1. The surface area of the figure is given by the total area of the exterior surfaces of the composite solid - here, we have a triangular prism atop a rectangular prism.
2. Let's start with the surface area of the rectangular prism. There are five rectangles (front and back; left and right; bottom). Note that we do not count the top rectangle in our calculations as it is covered by the bottom of the triangular prism and thus not included in the surface area (as it is not visible from the outside of the shape).
The general formula for the area of a rectangle is:
Area = lw, where l is the length and w is the width.
a) Front and back rectangles.
Here, l = 10 and w = 10. Therefor:
Area = 10*10 = 100 ft^2
Since there are two rectangles, we should multiply this value by 2 to get:
Area of front and back rectangles
= 100*2
= 200 ft^2
b) Left and right rectangles
Here, l = 14 and w = 10. Therefor:
Area = 14*10 = 140 ft^2
Again, since there are two such rectangles, we need to multiply our answer by 2:
Area of left and right rectangles
= 140*2
= 280 ft^2
c) Bottom rectangle
Here, l = 14 and w = 10. Therefor:
Area of bottom rectangle
= 14*10
= 140 ft^2
(Remember, we do not need to include the area of the top rectangle in the total surface area, thus we do not need to multiply our answer by 2 as we had done with a) and b). )

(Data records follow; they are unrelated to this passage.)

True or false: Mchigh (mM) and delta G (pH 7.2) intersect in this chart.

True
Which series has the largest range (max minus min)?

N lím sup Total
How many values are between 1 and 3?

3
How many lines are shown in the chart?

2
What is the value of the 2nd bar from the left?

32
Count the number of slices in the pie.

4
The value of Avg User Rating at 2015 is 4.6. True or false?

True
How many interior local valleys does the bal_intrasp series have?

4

Thus, we can add the areas found in a), b) and c) to get:
Surface area of rectangular prism
= 200 + 280 + 140
= 620 ft^2
3. Now, let's calculate the surface area of the triangular prism. This may be broken up into two parts: front and back triangles, and left and right rectangles (we do not count the bottom rectangle as it sits atop the top rectangle of the rectangular prism).

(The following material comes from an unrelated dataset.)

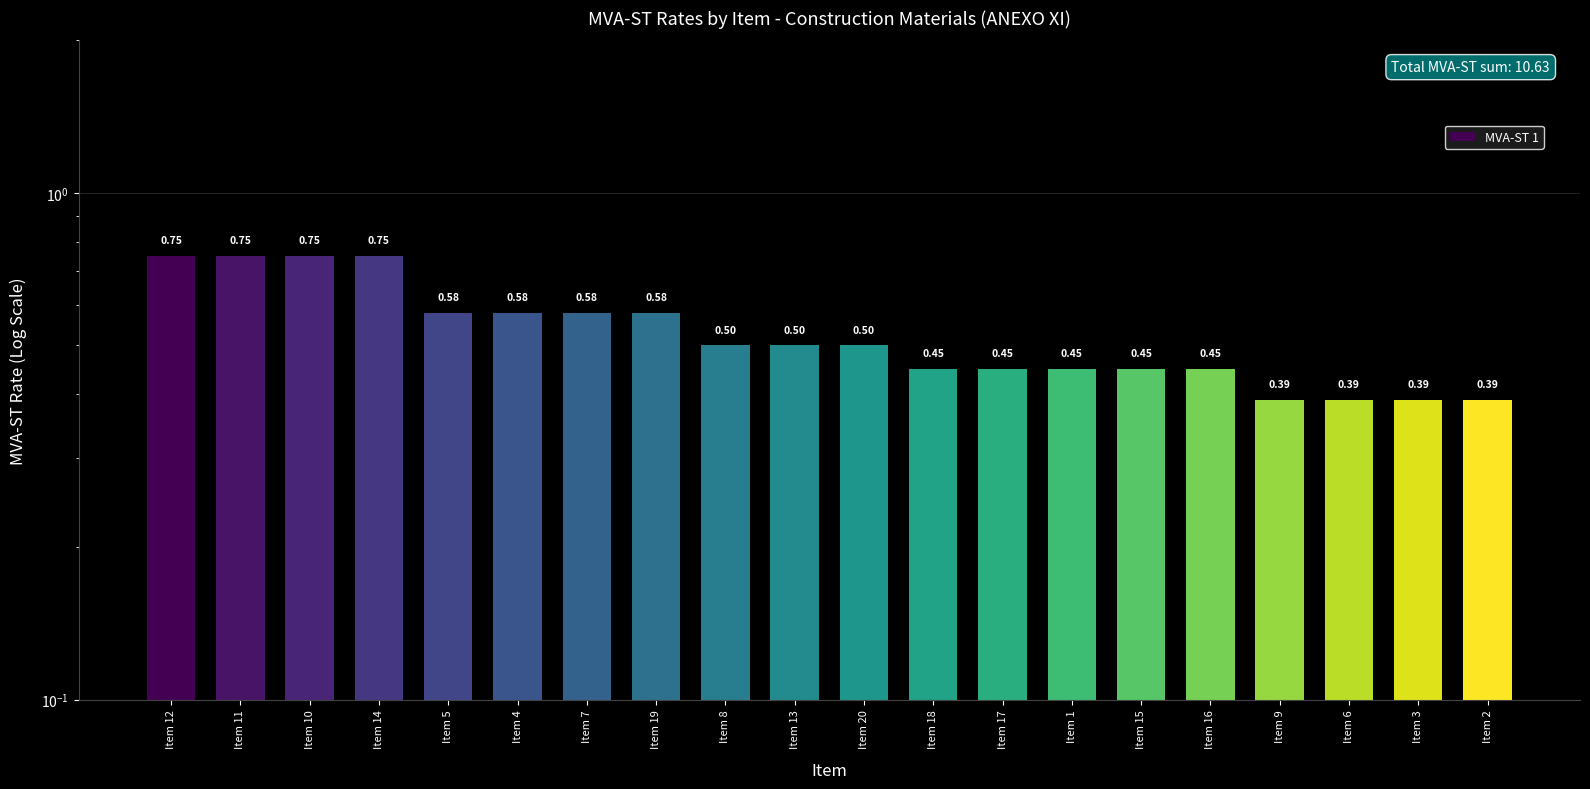

Which label corresponds to the largest value in the chart?

Item 12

i) Front and back triangles
The formula for the area of a triangle is:
Area = (1/2)bh, where b is the length of the base and h is the height.
In our case, the base is 10 ft and the height is 8 ft. Thus:
Area = (1/2)*10*8
= 5*8
= 40 ft^2
Since we have two such triangles, we should multiply this value by 2:
Area = 40*2 = 80 ft^2
ii) Left and right rectangles
Area of rectangle = lw
Here, the length is 14 ft and the width is 9 ft. Thus:
Area = 14*9 = 126 ft^2
Since we have two such rectangles, we shall multiply this value by 2 to get:
Area = 126*2 = 252 ft^2
Now, we can add i) and ii) together to get:
Surface area of triangular prism = 80 + 252 = 332 ft^2
4. Now all we have to do is add the surface area of the triangular prism to that of the rectangular prism to get the total surface area:
Total surface area
= 620 + 332
= 952 ft^2
Therefor, the surface area of the composite figure is 952 ft^2.